Emsal Mahkeme Kararı İstanbul 6. Asliye Ticaret Mahkemesi 2018/170 E. 2020/520 K. 22.09.2020 T.

Görüntülediğiniz mahkeme kararı henüz kesinleşmemiştir. Yararlı olması amacıyla eklenmiştir.

T.C.
İSTANBUL
6. ASLİYE TİCARET MAHKEMESİ

ESAS NO:2018/170 Esas
KARAR NO:2020/520

DAVA:Menfi Tespit (Kıymetli Evraktan Kaynaklanan)
DAVA TARİHİ:15/02/2018
KARAR TARİHİ:22/09/2020

Mahkememizde görülmekte olan Menfi Tespit (Kıymetli Evraktan Kaynaklanan) davasının yapılan açık yargılaması sonunda,
GEREĞİ DÜŞÜNÜLDÜ -İSTEM/
Davacı vekili dava dilekçesinde özetle; müvekkili …’ ün 800-TL borç para almak amacıyla davalıya başvurduğunu, davalıdan bu parayı aldığını, ancak bu parayı borç alırken davalının müvekkiline boş bono imzalattığını, ardından bononun üst kısmını haksız ve mesnetsiz olarak 350.000,00-TL şeklinde doldurduğunu, bononun alt kısmı ile üst kısmı arasında yazı farklılığının ortada olduğunu, müvekkili hakkında …. İcra Müdürlüğü’nün … esas sayılı dosyası ile kambiyo senetlerine özgü haciz yoluyla icra tabinin başlatıldığını, müvekkilinin 2015 yılında trafik kazası geçirdiğini, kaza sonrası gerek psikolojik anlamda gerekse zihinsel anlamda sağlıklı muhakeme yapamayacak duruma geldiğini, yani müvekkilinin kandırılabilecek bir pozisyonda olduğunu, … Cumhuriyet Başsavcılığı’na … ve … aleyhinde … soruşturma sayılı dosyası ile şikayet ve suç duyurusunda bulunulduğunu, mevcut takip dayanağı belge kambiyo senetlerinden olan bono niteliğinde olmadığını, bu sebeple de kambiyo senetlerine mahsus olan imkanlarda faydalanılmaması gerektiğini, alacak ilişkisinin ispat edilmesi gerektiğini, aksi halde icra takibinin iptalinin gerektiğini beyan ederek, borcun bulunmadığına yönelik menfi tespit ile yargılama giderleri ve vekalet ücretinin karşı yana tahmiline, davalı aleyhine asıl alacağın % 20′ sinden az olmamak üzere tazminata ilişkin karar verilmesini talep ve dava etmiştir.

..............................

**Yapılacak İşler**.
(1) Mahkeme kararının başında iki nokta üst üste ile verilen bilgi başlıklarını, karşılarındaki değerlerle birlikte sıralayın.
(2) Mahkeme kararının metnini kaldığı yerden devam ettirin.

Uzuv işaret noktası koordinatları:

..............................

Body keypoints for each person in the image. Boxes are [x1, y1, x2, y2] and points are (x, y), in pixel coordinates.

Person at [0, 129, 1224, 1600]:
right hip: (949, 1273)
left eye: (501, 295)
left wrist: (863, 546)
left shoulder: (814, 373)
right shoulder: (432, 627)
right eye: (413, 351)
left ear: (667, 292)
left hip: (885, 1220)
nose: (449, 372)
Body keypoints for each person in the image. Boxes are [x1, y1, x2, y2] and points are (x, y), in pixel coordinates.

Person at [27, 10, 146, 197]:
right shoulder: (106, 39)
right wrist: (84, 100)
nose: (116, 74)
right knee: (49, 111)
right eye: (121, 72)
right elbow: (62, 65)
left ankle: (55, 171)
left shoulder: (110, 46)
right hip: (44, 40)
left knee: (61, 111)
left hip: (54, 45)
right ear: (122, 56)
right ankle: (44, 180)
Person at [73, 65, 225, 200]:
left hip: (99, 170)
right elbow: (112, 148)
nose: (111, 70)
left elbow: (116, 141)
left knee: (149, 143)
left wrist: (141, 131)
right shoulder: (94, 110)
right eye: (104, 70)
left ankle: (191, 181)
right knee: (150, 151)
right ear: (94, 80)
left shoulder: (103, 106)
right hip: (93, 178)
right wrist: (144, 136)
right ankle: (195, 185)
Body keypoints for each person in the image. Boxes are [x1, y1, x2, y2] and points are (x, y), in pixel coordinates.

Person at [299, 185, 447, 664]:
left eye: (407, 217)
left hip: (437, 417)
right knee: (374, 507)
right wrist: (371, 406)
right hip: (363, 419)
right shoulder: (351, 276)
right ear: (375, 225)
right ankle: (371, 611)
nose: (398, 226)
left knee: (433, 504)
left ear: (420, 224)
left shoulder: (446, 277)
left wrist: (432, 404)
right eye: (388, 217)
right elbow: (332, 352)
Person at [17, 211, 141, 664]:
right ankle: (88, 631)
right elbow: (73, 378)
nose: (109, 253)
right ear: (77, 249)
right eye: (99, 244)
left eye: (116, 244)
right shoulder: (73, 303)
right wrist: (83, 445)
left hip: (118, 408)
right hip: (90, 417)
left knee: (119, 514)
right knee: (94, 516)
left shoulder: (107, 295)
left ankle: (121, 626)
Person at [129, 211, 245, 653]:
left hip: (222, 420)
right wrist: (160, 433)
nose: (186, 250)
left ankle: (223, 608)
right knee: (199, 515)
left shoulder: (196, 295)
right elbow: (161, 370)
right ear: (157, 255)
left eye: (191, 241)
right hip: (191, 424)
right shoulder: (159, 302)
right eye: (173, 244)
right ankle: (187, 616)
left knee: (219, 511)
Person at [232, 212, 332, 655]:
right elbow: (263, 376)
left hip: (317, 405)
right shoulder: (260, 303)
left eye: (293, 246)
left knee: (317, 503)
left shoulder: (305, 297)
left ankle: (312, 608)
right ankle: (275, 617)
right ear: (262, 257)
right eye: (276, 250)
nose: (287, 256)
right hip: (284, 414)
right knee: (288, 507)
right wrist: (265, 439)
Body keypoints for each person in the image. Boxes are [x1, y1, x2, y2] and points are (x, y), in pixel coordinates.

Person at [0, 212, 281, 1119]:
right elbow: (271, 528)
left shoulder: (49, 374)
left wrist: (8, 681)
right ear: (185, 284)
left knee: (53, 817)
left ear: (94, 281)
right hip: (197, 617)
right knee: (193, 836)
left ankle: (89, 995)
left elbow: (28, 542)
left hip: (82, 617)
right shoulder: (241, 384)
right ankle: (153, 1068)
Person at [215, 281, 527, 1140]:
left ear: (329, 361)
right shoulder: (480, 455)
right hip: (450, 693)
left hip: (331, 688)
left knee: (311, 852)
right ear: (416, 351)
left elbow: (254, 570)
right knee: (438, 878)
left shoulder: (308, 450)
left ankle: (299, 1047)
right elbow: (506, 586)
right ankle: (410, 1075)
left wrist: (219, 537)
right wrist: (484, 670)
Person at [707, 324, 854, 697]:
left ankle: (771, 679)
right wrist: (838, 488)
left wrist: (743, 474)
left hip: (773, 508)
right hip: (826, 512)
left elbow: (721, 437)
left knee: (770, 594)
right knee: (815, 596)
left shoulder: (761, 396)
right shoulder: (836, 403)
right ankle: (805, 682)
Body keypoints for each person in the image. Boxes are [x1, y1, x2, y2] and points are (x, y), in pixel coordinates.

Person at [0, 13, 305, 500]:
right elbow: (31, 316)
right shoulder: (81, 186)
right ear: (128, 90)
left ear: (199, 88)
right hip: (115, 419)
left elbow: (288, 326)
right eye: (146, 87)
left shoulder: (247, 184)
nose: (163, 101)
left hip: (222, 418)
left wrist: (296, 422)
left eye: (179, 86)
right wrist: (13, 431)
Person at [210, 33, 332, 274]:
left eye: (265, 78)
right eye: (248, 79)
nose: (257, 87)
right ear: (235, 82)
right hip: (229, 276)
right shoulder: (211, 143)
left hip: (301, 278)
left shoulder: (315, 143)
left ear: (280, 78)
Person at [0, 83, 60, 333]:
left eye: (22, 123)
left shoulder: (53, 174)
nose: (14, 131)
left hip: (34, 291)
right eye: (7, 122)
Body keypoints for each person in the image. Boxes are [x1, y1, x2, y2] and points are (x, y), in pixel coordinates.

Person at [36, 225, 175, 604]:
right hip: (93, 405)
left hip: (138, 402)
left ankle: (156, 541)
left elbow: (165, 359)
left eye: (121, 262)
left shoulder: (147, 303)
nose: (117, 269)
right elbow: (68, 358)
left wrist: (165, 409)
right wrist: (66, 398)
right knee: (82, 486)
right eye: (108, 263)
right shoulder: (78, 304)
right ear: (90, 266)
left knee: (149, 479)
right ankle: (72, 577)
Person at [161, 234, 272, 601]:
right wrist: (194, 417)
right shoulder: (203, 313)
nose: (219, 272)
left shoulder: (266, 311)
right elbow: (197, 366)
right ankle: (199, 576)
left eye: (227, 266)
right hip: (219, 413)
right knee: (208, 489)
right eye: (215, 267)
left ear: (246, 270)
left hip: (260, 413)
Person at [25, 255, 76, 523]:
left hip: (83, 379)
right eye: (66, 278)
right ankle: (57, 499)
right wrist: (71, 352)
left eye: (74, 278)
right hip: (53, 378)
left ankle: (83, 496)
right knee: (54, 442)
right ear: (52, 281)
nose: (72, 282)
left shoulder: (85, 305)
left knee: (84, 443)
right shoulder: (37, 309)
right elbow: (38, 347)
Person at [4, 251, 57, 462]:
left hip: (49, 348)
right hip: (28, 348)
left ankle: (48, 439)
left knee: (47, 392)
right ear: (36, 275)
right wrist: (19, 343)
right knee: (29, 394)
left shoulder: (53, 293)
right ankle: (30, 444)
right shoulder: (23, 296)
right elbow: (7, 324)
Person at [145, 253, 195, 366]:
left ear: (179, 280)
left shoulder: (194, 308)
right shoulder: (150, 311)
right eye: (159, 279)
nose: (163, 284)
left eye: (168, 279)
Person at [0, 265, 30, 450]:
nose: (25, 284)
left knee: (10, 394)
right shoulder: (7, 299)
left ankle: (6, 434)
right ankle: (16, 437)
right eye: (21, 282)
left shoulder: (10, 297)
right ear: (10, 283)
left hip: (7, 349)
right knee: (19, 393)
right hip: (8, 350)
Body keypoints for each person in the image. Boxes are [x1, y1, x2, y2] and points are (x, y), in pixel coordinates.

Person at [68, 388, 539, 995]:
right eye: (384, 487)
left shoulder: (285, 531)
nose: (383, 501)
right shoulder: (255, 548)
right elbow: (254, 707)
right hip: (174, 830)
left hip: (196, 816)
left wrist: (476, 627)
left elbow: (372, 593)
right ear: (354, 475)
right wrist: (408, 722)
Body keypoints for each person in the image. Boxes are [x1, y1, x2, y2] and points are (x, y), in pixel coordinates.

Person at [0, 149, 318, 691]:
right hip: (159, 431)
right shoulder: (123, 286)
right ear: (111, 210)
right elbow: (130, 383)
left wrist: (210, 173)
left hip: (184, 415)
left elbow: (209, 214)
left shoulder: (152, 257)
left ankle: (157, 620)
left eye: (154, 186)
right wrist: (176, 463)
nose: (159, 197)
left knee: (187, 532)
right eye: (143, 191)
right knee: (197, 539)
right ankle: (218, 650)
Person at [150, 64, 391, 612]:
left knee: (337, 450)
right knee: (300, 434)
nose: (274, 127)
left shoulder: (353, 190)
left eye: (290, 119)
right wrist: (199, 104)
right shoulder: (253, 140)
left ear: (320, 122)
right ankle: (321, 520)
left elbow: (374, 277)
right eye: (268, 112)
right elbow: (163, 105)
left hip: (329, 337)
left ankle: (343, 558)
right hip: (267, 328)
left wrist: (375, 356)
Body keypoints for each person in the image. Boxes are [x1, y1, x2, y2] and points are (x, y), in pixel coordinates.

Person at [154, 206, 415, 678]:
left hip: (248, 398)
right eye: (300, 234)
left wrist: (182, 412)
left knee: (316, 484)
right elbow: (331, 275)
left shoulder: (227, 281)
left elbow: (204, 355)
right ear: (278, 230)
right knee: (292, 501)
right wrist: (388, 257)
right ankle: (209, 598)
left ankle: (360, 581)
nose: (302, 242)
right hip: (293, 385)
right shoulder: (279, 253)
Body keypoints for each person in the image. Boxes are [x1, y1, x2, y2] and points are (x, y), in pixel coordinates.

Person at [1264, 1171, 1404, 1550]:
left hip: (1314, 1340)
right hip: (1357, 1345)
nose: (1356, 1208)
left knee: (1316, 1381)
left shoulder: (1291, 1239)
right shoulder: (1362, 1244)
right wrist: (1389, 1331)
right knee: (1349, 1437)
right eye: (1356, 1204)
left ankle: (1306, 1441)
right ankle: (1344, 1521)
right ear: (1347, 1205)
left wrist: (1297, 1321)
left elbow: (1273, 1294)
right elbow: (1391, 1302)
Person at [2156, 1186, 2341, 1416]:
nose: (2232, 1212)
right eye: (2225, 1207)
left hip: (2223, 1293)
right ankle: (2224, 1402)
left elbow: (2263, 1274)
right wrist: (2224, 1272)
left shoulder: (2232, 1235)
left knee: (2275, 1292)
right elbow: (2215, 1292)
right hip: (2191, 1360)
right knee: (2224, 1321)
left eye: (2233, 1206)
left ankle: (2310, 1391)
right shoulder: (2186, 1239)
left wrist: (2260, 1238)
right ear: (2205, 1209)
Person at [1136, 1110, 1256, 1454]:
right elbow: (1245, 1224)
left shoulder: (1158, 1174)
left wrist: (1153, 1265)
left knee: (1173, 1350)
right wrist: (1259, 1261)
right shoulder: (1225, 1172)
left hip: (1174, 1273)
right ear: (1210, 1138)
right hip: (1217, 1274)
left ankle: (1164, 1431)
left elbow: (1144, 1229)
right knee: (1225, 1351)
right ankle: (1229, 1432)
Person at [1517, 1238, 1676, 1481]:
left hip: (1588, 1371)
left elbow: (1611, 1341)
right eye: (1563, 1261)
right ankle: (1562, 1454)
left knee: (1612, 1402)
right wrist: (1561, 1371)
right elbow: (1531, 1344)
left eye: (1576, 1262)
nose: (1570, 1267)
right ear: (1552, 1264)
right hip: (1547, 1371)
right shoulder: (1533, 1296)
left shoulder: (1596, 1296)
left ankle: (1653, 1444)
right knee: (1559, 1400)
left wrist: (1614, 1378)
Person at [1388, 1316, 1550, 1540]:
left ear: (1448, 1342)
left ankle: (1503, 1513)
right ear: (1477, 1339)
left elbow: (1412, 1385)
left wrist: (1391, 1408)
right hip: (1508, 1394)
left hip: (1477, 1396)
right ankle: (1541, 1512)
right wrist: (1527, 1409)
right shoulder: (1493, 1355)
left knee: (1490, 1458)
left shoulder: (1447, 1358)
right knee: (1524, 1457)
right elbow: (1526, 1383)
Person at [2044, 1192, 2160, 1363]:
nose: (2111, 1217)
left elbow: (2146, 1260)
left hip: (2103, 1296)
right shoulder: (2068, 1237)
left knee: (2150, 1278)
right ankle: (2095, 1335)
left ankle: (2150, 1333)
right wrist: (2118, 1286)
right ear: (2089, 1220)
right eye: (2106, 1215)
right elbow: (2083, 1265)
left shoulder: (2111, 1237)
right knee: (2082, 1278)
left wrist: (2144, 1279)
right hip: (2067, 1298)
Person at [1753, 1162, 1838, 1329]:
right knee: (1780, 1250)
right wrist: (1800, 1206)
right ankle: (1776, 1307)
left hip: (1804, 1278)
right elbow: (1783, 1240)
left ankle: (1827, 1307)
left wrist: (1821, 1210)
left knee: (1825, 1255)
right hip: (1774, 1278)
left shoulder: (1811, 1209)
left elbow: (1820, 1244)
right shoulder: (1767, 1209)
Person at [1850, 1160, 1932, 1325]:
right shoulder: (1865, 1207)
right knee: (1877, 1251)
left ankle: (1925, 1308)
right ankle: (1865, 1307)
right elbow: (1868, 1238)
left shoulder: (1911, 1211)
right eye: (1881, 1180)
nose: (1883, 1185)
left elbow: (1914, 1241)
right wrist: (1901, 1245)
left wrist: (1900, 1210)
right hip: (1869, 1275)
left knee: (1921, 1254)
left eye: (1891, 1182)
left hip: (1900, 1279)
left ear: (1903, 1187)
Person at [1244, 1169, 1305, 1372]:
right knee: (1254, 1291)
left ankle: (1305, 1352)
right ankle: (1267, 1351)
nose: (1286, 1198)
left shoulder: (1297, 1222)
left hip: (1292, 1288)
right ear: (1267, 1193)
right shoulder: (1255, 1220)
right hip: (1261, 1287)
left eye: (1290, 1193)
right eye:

..............................

**Sonuçlar**.
(1)
ESAS NO: 2018/170 Esas
KARAR NO: 2020/520
DAVA: Menfi Tespit (Kıymetli Evraktan Kaynaklanan)
DAVA TARİHİ: 15/02/2018
KARAR TARİHİ: 22/09/2020

(2)
SAVUNMA/
Davalı vekilinin davaya cevap dilekçesi özetle; açılan dava ile icra takibinin uzatılmaya çalışıldığını, dava dilekçesinde belirtilen iddiaların asılsız ve hukuki dayanaktan yoksun olduğunu, dava dilekçesinde senetti ki imzanın davacı borçluya ait olduğunun ikrar olduğunu, icra takibine konu senedin TTK’da belirtilen hususları içerdiği dolayısıyla kambiyo vasfını taşığını, ispat külfetinin davacıya ait olduğunu, davacının iddiasını yazılı deliller ile ispat etmek zorunda olduğunu beyan ederek, haksız kötü niyetli açılan davanın reddini, davacı hakkında % 20′ den aşağı olmamak kaydıyla tazminata hükmedilmesini, yargılama giderleri ve vekalet ücretinin karşı tarafa yüklenilmesini talep etmiştir.
KANITLAR VE GEREKÇE/
Dava, İ.İ.K.nun 72 maddesi hükmüne dayalı olarak açılmış olup, menfi tespit istemine ilişkindir.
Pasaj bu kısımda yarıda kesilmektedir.